▸ TASK ITEM
A word-for-word copy of the entries, with the images left out, is what you should write.

▸ DATASET EXCERPTS

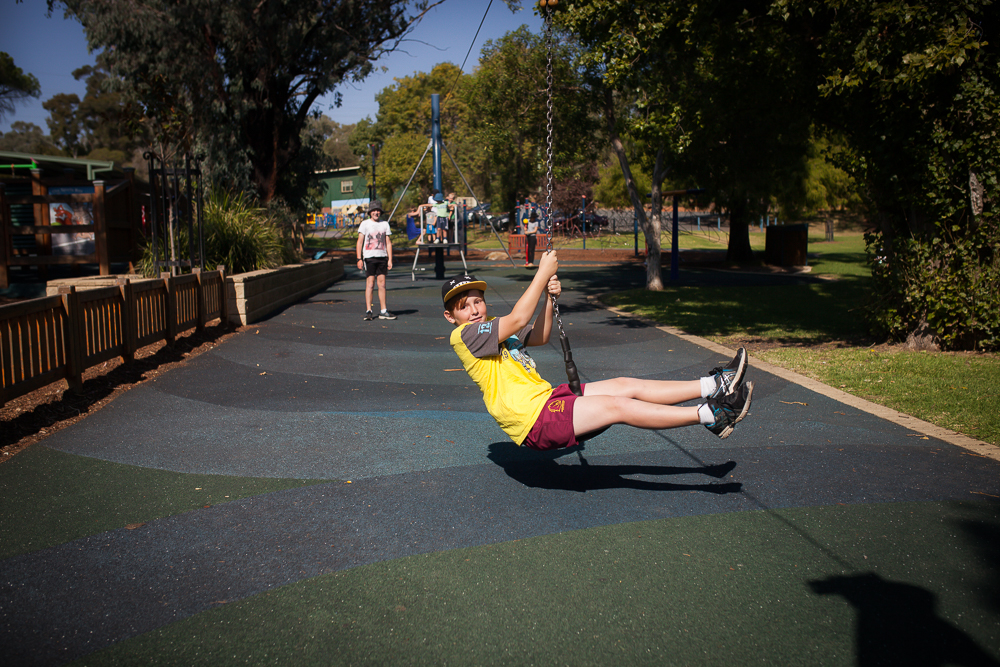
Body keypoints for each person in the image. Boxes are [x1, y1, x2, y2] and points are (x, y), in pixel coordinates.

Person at [441, 251, 753, 450]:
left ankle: (715, 385)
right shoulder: (464, 336)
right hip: (533, 419)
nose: (474, 309)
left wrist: (550, 299)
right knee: (617, 405)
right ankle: (711, 415)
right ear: (450, 316)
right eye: (463, 306)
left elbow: (538, 335)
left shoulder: (493, 326)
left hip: (547, 399)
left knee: (625, 384)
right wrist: (541, 273)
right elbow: (520, 317)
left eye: (477, 301)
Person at [355, 200, 397, 320]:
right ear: (370, 212)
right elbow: (360, 242)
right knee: (370, 284)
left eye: (378, 210)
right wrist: (359, 258)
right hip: (369, 257)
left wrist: (390, 259)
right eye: (374, 210)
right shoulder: (365, 224)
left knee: (382, 284)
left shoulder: (385, 224)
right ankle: (369, 310)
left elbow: (388, 243)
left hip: (382, 256)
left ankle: (383, 310)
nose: (376, 212)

▸ EXERCISE SOLUTION
Body keypoints for each person in the image. Boxes are [x1, y1, x2, y2] and points are (x, y), in pixel coordinates.

Person at [441, 251, 753, 450]:
left ankle: (715, 385)
right shoulder: (464, 336)
right hip: (533, 419)
nose: (474, 309)
left wrist: (550, 299)
right knee: (617, 405)
right ankle: (711, 415)
right ear: (450, 316)
right eye: (463, 306)
left elbow: (538, 335)
left shoulder: (493, 326)
left hip: (547, 399)
left knee: (625, 384)
right wrist: (541, 273)
right elbow: (520, 317)
left eye: (477, 301)
Person at [355, 200, 397, 320]:
right ear: (370, 212)
right elbow: (360, 242)
right knee: (370, 284)
left eye: (378, 210)
right wrist: (359, 258)
right hip: (369, 257)
left wrist: (390, 259)
right eye: (374, 210)
right shoulder: (365, 224)
left knee: (382, 284)
left shoulder: (385, 224)
right ankle: (369, 310)
left elbow: (388, 243)
left hip: (382, 256)
left ankle: (383, 310)
nose: (376, 212)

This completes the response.